Editorial: A Full-Time Campus Needs a Full-Time Chancellor

    With the haggis undergoing its first incision, and the bagpipes blasting, Chancellor Marye Anne Fox snuck out through the back door. Fox was at the John Muir College honor society induction late last week, where she gave a speech about excellence and quality — big on rhetoric, small on specifics — before absconding.

    Chances are Fox did not leave to attend a meeting of one the many corporate and nonprofit boards on which she sits. But the same can’t be said of more than 180 other hours over the past year that she spent attending to business — but not the university’s business.

    As the San Diego Union-Tribune reported last week, Fox spent her first year at UCSD serving as a director of 10 corporations and nonprofits, more than all other UC chancellors and most university heads. During the same time, she received compensation from these groups rivaling her UCSD salary of $359,000, raising serious questions about Fox’s fiduciary commitment to the university and the potential for conflicts of interest.

    “Employee members of the university community are expected to devote primary professional allegiance to the university and to the mission of teaching, research and public service,” the UC Board of Regents announced in a new “statement on ethical values” last month, a statement Fox herself sent to the rest of campus’ employees.

    Quite presciently, the statement concluded: “Outside professional activities, personal financial interests or acceptance of benefits from third parties can create actual or perceived conflicts between the university’s mission and an individual’s private interests.”

    There is no doubt that Fox’s moonlighting creates just such a perception. As part of her compensation, Fox has accumulated more than $1 million in stocks, including stock in companies that may compete with the university for grants or bid to license faculty inventions.

    For example, Fox is a director of both a medical device developer and a clinical research company; at the same time, she is privy to UCSD research in the same fields through a variety of institutional review boards that must approve faculty projects and have access to proprietary information about them.
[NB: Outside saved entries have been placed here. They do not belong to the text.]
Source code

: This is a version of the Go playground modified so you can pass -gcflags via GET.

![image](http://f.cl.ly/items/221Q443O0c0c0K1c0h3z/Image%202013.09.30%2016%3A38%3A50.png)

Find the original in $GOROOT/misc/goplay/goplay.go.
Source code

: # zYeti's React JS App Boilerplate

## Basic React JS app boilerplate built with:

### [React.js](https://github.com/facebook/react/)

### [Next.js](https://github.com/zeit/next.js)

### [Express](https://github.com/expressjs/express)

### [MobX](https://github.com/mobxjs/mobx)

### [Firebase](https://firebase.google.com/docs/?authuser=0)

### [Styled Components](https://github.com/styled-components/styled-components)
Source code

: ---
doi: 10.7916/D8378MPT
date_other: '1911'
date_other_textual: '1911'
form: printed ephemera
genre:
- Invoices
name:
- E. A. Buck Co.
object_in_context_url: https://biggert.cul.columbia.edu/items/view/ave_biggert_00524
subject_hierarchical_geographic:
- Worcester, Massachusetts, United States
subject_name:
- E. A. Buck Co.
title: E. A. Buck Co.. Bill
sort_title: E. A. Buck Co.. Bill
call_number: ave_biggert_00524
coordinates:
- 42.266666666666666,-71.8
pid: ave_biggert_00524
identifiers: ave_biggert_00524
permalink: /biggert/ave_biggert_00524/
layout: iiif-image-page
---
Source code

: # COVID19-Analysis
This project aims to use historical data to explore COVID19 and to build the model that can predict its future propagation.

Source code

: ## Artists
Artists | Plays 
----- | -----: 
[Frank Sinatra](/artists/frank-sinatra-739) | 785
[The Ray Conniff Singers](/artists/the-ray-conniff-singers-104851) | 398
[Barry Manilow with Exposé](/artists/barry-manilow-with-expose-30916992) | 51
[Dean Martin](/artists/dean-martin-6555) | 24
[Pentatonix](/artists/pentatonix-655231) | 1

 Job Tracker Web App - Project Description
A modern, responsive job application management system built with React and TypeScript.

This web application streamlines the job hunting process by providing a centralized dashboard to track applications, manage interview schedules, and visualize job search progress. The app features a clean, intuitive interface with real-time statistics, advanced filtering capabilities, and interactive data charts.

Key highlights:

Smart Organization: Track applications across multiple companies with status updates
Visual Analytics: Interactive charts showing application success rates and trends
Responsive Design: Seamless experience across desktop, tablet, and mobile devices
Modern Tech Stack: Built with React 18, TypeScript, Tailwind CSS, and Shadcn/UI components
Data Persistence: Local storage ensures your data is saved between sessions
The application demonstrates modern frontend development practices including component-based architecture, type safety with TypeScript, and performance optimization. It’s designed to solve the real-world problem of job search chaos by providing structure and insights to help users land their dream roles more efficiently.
Her dual roles represent the very appearance of a conflict of interest the new university policy aims to avoid.

    So far, the explanation offered has been woefully inadequate. Through her work, administrators have argued, Fox has helped the university increase collaboration with the corporate world.

    However, UCSD’s success in commercializing new inventions long predates Fox’s arrival; in any case establishing public-private partnerships is the job of the university’s technology transfer office, not the chancellor. Nor is it likely that Fox receives much real-world insight by listening in on a couple of hours of teleconferences each month, which is largely the extent of the responsibility of a corporate director.

    The fact is if the university was truly interested in bringing a corporate culture to campus, it could have picked a new chancellor who actually worked in the private sector, like UC President Robert C. Dynes, who spent many years as a renowned physicist at Bell Labs. Fox, by contrast, is a life-long academic.

    Sadly, the university’s tight-lipped handling of the current controversy isn’t surprising. Since her arrival last year, Fox has been plagued by a series of scandals, from unreported compensation to controversy surrounding University House, the mansion she was supposed to live in. In all instances, the university has responded with righteous indignation, suggesting that UCSD is lucky to have Fox, at any cost. Too little has been done to provoke an honest and thoughtful debate about the chancellor’s role, and her responsibilities.

    This culture of entitlement must come to an end. Fox competed against other qualified candidates, many of whom could likely do as fine a job without insisting on having 10 others. It’s time for our chancellor to decide if she is ready to provide UCSD with the full-time leader it deserves.